The Securities and Exchange Board of India has allowed exchanges to introduce future contracts on Corporate Bond Indices.
SEBI had constituted a working group of representatives of NSE, BSE and MSEI to enhance liquidity in the bond market and also to provide opportunity to the investors to hedge their positions.
“Based on the submissions made by the working group and recommendations of Secondary Market Advisory Committee of SEBI, it has been decided to permit stock exchanges to introduce derivative contracts on indices of corporate debt securities rated AA+ and above,” SEBI said in late night circular on Tuesday.
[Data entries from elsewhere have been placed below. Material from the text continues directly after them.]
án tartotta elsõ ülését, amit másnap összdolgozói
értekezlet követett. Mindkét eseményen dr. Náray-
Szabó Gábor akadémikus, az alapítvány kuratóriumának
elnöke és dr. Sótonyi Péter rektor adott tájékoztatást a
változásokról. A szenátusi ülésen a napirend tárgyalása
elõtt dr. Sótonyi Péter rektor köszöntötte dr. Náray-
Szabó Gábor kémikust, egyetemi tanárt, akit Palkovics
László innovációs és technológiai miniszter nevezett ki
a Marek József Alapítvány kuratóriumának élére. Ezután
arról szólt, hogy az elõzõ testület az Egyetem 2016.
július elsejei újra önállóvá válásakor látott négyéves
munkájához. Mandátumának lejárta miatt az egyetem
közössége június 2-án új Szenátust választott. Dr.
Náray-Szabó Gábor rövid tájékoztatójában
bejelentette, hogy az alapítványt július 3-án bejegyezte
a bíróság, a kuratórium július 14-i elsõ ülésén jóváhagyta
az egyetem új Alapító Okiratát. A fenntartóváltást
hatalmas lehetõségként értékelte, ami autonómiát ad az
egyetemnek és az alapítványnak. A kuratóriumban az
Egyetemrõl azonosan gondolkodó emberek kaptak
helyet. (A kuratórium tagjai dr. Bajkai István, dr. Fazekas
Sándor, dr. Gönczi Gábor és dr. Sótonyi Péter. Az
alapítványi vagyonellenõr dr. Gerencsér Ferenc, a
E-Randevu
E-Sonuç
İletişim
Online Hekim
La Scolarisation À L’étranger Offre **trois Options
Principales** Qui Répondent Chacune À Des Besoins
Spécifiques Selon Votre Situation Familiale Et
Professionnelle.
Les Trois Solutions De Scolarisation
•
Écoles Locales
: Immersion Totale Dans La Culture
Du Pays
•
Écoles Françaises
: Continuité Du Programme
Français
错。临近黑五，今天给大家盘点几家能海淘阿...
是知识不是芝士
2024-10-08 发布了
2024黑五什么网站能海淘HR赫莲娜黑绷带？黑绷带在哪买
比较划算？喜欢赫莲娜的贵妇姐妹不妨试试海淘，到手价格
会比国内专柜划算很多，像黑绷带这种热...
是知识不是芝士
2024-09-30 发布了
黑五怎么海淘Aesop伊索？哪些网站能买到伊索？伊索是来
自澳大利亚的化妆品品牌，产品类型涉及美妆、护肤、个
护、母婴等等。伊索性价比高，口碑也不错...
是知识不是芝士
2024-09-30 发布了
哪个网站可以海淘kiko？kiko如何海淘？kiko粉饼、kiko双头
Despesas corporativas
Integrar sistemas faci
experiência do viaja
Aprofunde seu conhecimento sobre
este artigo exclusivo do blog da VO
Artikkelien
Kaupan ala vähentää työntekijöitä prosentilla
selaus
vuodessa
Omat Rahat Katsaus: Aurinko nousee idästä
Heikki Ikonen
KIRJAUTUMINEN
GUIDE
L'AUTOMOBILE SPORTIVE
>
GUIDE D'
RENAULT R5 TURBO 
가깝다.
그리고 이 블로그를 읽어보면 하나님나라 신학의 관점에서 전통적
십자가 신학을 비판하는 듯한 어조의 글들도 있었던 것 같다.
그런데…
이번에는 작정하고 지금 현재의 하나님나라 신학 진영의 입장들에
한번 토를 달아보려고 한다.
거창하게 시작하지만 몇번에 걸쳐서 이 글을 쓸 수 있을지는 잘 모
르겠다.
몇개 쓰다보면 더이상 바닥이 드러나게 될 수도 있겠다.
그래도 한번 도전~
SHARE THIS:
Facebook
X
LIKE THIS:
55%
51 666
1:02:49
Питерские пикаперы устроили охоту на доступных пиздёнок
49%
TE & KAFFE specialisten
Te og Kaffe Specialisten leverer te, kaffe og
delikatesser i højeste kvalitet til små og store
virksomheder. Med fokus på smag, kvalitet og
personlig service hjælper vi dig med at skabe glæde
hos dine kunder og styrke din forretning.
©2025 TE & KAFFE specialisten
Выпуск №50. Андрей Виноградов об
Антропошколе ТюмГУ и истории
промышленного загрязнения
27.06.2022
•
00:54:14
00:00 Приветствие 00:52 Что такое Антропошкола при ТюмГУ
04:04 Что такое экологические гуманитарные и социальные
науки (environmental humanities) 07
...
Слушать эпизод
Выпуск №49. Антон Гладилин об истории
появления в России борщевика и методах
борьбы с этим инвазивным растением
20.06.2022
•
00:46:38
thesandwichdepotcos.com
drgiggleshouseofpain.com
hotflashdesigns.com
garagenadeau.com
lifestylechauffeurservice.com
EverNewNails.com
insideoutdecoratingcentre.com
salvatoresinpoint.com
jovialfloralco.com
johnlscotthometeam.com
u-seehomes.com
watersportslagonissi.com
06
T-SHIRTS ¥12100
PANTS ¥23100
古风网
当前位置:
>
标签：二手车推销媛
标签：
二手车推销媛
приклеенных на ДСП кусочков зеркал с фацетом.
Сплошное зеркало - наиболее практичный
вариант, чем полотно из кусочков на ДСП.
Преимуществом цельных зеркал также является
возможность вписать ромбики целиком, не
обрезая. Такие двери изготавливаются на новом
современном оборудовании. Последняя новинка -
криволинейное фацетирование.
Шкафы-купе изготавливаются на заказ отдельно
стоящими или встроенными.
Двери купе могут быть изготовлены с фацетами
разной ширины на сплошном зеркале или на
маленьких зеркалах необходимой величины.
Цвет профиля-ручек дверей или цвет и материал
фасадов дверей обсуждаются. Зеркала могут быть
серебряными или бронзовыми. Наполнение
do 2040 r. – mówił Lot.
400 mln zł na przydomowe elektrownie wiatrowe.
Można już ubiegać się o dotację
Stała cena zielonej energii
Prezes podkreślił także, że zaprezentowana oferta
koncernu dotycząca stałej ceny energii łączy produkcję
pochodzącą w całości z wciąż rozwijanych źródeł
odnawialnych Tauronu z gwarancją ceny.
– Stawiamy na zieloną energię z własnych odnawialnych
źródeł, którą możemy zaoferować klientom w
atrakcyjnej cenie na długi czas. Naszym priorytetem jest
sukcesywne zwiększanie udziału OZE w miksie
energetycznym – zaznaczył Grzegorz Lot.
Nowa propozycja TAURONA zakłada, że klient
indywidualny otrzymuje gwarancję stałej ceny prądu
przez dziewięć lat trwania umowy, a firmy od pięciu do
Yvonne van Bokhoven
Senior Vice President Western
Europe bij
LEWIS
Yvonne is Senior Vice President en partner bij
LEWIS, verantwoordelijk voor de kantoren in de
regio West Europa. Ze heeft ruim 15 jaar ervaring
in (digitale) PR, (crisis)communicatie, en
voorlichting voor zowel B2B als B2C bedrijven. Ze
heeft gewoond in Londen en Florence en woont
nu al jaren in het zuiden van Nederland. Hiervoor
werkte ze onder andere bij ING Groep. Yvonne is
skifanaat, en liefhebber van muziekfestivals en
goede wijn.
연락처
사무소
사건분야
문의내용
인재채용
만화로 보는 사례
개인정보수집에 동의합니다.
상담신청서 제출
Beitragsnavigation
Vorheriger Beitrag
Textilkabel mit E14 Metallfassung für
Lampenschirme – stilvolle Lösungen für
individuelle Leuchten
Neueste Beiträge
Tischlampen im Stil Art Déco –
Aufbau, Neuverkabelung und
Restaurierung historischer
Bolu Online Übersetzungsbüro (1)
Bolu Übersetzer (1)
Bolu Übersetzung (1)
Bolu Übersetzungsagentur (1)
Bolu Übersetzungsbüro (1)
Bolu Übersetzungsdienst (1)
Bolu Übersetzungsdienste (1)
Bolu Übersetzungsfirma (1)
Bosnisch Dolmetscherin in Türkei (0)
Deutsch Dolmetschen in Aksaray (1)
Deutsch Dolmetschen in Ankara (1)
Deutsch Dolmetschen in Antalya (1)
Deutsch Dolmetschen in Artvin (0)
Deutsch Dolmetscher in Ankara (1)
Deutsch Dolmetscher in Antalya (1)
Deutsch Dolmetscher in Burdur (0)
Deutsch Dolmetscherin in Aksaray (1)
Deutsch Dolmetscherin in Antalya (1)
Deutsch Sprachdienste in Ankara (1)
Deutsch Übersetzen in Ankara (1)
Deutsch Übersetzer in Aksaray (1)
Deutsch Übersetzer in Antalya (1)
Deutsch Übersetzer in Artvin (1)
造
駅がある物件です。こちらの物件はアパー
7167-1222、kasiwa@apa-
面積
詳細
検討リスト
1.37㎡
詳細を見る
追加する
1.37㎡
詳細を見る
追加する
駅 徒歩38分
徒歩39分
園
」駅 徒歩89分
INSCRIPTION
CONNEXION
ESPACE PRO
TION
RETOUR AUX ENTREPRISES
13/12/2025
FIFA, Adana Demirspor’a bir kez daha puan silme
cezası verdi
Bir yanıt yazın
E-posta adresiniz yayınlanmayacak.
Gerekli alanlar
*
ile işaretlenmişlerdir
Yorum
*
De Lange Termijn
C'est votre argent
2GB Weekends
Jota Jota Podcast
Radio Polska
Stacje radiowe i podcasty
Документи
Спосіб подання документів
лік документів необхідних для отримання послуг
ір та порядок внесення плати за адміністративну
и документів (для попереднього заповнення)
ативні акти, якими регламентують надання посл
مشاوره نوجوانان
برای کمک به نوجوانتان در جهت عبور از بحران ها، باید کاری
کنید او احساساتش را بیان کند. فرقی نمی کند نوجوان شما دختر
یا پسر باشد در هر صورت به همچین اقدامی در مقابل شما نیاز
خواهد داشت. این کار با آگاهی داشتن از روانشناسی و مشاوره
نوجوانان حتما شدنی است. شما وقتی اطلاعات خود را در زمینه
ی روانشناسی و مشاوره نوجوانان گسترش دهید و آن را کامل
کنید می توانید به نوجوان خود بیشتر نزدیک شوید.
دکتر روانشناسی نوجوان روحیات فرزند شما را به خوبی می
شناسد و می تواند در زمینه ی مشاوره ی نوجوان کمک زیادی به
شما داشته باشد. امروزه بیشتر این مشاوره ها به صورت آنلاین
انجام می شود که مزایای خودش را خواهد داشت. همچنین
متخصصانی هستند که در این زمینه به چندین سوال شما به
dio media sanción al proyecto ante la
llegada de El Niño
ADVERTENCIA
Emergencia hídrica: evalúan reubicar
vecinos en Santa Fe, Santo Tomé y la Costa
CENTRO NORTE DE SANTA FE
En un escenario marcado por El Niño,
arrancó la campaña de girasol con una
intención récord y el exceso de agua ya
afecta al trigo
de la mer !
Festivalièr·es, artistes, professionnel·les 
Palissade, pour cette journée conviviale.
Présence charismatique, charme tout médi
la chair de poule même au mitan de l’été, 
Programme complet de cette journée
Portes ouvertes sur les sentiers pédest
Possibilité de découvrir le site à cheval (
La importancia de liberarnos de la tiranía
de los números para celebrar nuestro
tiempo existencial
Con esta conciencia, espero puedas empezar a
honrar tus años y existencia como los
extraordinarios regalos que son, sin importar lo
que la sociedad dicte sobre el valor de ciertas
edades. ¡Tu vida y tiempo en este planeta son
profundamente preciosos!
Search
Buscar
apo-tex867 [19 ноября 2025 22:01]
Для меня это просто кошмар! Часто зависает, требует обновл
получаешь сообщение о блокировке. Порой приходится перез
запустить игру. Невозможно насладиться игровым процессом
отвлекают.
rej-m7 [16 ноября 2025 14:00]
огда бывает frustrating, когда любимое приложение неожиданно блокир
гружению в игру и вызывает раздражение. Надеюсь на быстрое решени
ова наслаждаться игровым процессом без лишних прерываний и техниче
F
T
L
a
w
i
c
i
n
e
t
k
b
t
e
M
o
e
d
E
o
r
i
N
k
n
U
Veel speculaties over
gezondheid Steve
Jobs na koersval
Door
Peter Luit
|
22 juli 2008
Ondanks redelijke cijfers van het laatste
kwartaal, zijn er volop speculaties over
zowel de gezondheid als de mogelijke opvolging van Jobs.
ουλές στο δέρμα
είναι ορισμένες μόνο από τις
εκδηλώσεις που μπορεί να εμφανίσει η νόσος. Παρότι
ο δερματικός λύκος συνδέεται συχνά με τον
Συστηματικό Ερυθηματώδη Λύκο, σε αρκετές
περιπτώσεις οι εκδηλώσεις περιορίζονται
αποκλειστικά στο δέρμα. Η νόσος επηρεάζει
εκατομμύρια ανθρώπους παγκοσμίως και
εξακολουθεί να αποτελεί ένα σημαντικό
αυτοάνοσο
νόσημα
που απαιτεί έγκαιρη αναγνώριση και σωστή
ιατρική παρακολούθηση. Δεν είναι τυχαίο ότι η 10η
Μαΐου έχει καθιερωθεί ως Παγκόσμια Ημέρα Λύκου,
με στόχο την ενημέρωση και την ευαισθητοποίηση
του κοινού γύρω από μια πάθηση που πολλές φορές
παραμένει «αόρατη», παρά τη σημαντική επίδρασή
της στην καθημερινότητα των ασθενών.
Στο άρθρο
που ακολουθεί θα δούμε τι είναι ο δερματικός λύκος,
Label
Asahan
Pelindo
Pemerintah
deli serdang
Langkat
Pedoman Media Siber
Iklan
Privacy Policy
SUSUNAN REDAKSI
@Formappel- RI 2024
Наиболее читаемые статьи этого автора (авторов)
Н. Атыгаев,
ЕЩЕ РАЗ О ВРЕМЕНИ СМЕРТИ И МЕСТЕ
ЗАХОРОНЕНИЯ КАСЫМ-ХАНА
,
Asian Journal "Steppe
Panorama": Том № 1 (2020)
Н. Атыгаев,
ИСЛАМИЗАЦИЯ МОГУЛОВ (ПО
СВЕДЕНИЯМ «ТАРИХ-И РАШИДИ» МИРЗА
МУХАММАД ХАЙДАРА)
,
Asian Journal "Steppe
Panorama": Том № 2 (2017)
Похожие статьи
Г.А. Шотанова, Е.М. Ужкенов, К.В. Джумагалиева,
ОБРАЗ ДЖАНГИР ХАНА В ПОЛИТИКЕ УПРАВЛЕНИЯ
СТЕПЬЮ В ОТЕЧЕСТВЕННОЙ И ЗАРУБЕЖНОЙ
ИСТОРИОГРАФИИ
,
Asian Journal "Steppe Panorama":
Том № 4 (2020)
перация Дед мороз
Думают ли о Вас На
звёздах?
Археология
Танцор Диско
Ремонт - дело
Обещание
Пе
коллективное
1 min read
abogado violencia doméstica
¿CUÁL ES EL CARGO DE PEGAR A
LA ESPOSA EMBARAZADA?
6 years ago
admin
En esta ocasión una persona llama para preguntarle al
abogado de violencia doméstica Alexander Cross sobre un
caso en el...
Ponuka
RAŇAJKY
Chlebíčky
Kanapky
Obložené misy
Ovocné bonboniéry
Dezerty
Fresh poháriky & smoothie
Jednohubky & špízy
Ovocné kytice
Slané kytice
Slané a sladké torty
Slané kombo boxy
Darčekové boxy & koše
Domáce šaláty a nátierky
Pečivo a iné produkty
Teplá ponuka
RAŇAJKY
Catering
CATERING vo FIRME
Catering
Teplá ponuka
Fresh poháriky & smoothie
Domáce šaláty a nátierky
The stock exchanges desirous of introducing such contracts should submit a detailed proposal for SEBI’s approval, providing details relating to underlying corporate bond index, the index methodology, contract specifications, applicable trading, clearing & settlement mechanism,risk management framework, the safeguards to ensure market integrity,investor protection,surveillance systems,etc, the circular added.
According to SEBI, the criteria included: Underlying the derivative contract should be composed of corporate debt securities; constituents should have adequate liquidity and diversification at issuer level, as decided by the stock exchanges; should be periodically reviewed (at least on half-yearly basis); single issuer should not have more than 15 per cent weight in the index and there should be at least 8 issuers in the index.
Besides, the index should not have more than 25 per cent weight in a particular group of issuers (excluding securities issued by PSUs, Public Financial Institutions (PFIs) and Public Sector Banks (PSBs).